▸ **Text section**
=======

Use Advanced Routing
Advanced routing lets you own Astro’s request pipeline from src/fetch.ts.
Use it only when middleware is not enough.
Wrap The Default Pipeline
This is the least invasive pattern. You run code before or after Astro’s built-in pipeline.
import { FetchState, astro } from 'astro/fetch';
export default {
async fetch(request: Request): Promise<Response> {
const url = new URL(request.url);
if (url.pathname.startsWith('/api/external')) {
return fetch(new URL(url.pathname, 'https://api.example.com'));
}
const state = new FetchState(request);
const response = await astro(state);
response.headers.set('X-App', 'astro');
return response;
},
};
Change The Entrypoint Name
If src/fetch.ts already exists for another purpose, use fetchFile:
import { defineConfig } from 'astro/config';
export default defineConfig({
fetchFile: 'handler',
});
Astro will look for src/handler.ts instead.

=======

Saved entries
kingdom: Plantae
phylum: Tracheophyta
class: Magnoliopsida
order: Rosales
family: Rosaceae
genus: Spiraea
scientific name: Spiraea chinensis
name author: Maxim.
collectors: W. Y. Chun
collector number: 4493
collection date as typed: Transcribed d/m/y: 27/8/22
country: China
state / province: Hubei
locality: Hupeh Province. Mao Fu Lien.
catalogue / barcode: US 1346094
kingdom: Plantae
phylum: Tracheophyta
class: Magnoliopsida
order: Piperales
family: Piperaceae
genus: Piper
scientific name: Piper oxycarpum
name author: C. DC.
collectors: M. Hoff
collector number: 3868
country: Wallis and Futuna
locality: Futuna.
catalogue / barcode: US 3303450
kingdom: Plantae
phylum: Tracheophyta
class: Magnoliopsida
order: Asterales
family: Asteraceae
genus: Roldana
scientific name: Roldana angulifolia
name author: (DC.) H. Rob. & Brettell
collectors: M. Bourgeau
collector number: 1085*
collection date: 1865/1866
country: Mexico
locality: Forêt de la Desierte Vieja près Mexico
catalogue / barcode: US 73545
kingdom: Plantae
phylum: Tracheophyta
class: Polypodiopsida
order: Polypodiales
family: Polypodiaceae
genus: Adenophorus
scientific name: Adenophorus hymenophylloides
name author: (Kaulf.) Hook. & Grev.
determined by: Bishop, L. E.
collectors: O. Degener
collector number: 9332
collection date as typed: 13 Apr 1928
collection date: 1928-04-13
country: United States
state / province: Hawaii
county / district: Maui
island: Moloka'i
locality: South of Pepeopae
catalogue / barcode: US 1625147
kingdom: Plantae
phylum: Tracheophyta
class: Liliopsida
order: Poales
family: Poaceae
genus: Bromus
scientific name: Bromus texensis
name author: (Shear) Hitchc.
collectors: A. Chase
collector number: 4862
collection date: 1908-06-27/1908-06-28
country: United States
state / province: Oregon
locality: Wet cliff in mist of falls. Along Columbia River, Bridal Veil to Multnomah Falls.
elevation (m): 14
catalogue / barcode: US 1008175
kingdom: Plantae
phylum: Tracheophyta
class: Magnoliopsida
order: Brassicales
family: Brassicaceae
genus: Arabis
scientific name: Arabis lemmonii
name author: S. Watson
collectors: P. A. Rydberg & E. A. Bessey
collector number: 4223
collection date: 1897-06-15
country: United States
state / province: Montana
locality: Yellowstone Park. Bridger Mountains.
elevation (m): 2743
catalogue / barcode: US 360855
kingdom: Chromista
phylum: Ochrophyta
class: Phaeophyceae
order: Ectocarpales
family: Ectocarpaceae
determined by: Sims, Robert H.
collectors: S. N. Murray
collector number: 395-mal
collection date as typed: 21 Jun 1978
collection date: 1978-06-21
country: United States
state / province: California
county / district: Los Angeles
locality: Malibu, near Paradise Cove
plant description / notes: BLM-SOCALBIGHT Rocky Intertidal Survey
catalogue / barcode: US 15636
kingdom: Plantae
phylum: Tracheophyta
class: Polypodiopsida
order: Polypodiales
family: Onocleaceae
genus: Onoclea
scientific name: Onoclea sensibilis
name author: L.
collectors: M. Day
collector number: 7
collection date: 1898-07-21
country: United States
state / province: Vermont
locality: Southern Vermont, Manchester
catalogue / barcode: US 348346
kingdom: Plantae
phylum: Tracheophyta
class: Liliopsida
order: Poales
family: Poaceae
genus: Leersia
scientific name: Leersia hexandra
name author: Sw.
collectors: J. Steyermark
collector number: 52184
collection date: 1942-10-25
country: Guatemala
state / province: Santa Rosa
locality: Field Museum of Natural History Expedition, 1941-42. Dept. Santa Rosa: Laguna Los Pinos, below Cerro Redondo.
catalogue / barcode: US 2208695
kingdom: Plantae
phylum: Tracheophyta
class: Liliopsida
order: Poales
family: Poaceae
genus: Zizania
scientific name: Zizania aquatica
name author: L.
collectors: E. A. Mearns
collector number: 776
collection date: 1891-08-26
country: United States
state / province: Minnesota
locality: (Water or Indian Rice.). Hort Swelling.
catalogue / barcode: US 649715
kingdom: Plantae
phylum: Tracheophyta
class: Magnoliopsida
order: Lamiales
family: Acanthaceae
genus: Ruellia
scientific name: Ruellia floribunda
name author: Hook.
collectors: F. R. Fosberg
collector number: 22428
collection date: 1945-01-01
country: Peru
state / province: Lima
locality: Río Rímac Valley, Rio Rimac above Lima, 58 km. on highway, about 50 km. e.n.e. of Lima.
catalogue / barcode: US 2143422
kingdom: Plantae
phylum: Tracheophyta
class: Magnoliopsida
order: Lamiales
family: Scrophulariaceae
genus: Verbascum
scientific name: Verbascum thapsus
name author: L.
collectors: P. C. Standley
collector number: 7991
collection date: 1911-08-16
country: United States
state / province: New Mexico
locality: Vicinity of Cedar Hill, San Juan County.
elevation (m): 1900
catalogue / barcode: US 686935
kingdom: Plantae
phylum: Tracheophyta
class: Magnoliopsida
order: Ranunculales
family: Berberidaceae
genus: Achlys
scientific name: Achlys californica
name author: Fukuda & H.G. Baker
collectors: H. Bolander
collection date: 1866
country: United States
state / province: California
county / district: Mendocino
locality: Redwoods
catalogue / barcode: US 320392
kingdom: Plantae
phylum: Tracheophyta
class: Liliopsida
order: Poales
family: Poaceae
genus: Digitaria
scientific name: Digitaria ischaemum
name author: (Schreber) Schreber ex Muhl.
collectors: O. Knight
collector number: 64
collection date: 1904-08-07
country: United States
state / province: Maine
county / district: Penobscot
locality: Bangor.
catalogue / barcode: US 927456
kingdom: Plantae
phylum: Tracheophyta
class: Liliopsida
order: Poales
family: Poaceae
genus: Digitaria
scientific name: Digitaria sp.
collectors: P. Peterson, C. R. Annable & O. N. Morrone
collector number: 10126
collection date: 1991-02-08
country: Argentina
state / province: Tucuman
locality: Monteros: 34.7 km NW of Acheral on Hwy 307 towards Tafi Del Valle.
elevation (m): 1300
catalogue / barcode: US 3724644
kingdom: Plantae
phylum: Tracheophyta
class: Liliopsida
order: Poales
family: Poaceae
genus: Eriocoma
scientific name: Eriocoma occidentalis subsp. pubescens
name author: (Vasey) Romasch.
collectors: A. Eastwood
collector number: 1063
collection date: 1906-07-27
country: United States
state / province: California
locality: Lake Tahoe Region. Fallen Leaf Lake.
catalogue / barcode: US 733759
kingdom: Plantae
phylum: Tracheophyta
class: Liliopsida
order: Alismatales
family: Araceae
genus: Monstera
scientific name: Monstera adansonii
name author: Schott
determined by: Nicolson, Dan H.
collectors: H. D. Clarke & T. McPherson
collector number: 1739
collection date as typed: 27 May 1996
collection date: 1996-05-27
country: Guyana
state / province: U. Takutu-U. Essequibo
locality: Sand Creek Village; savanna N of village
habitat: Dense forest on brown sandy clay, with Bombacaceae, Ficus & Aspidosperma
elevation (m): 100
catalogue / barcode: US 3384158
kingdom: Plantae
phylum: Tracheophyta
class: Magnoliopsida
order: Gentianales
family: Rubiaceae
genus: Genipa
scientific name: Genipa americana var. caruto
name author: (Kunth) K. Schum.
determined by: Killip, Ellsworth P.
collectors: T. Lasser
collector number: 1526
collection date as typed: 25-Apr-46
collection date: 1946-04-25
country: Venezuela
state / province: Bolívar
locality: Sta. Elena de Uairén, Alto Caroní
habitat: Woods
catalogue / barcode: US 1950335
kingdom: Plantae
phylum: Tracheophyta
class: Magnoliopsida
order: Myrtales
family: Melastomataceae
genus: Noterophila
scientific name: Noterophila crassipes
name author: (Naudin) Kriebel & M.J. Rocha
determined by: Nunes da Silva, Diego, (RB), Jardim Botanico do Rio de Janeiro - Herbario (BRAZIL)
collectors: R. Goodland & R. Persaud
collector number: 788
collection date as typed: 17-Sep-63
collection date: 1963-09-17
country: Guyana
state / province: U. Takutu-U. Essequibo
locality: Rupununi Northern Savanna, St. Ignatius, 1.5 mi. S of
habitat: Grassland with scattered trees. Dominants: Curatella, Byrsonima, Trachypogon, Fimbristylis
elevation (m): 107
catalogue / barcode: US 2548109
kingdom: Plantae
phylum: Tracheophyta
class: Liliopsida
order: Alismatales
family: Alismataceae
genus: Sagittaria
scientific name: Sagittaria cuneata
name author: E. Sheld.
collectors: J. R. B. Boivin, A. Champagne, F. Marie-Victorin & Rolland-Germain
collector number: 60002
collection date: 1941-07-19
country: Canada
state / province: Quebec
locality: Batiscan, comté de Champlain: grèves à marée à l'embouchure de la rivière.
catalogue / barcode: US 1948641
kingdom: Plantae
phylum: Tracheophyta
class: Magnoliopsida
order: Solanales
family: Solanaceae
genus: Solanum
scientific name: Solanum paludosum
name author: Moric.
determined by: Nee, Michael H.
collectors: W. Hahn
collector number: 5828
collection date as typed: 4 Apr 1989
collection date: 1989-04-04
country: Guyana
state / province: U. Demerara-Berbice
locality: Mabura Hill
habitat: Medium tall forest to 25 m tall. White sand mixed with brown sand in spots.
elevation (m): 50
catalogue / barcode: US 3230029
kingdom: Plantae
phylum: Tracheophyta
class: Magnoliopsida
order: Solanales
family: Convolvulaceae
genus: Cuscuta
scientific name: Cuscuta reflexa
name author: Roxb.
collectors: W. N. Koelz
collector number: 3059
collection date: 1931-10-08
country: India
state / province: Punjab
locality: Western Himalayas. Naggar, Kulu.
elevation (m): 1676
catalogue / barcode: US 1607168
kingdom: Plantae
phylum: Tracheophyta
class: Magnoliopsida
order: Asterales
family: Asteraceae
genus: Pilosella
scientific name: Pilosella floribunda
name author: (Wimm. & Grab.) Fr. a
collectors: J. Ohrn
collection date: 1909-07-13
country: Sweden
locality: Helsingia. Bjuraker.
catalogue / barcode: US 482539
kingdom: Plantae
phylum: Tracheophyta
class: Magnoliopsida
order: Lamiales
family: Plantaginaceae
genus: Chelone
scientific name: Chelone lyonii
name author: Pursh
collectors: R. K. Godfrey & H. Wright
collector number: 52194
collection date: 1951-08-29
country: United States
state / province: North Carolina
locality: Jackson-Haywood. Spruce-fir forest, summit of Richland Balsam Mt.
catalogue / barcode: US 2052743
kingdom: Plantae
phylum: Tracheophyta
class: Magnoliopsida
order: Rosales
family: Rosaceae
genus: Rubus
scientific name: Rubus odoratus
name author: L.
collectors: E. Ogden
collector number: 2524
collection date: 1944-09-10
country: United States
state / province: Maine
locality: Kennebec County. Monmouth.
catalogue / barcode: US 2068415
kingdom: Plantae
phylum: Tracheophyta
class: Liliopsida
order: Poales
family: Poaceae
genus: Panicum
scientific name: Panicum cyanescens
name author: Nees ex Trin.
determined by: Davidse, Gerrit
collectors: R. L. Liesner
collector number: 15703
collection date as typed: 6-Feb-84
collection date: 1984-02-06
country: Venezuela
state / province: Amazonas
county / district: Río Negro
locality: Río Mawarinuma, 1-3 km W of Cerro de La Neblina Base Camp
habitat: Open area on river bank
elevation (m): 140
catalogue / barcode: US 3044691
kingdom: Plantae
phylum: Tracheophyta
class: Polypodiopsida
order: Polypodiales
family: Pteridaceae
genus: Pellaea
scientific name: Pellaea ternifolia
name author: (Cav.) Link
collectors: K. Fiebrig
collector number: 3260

=======

▸ **Study questions**
1. List every name imported by an import statement in the code of the advanced routing guide.
2. Continue the advanced routing guide from the point where it stops.
The saved entries were drawn from a separate source.

▸ **Answers to this exercise**
1. FetchState, astro, defineConfig

2.
Disable entrypoint detection entirely when you do not need it:
import { defineConfig } from 'astro/config';
export default defineConfig({
fetchFile: null,
});
Compose With Hono
Use Hono when you already want Hono middleware or route grouping:
import { Hono } from 'hono';
import { logger } from 'hono/logger';
import { actions, middleware, pages, i18n } from 'astro/hono';
const app = new Hono();
app.use(logger());
app.use(actions());
app.use(middleware());
app.use(pages());
app.use(i18n());
export default app;
Keep The Pipeline Complete
When composing individual handlers, you become responsible for order. If you omit sessions(), actions(), i18n(), or cache(), those features do not magically run later.
Gotcha: Advanced routing is stable, but it is also an escape hatch. The more of Astro’s pipeline you recompose manually, the more framework behavior you own.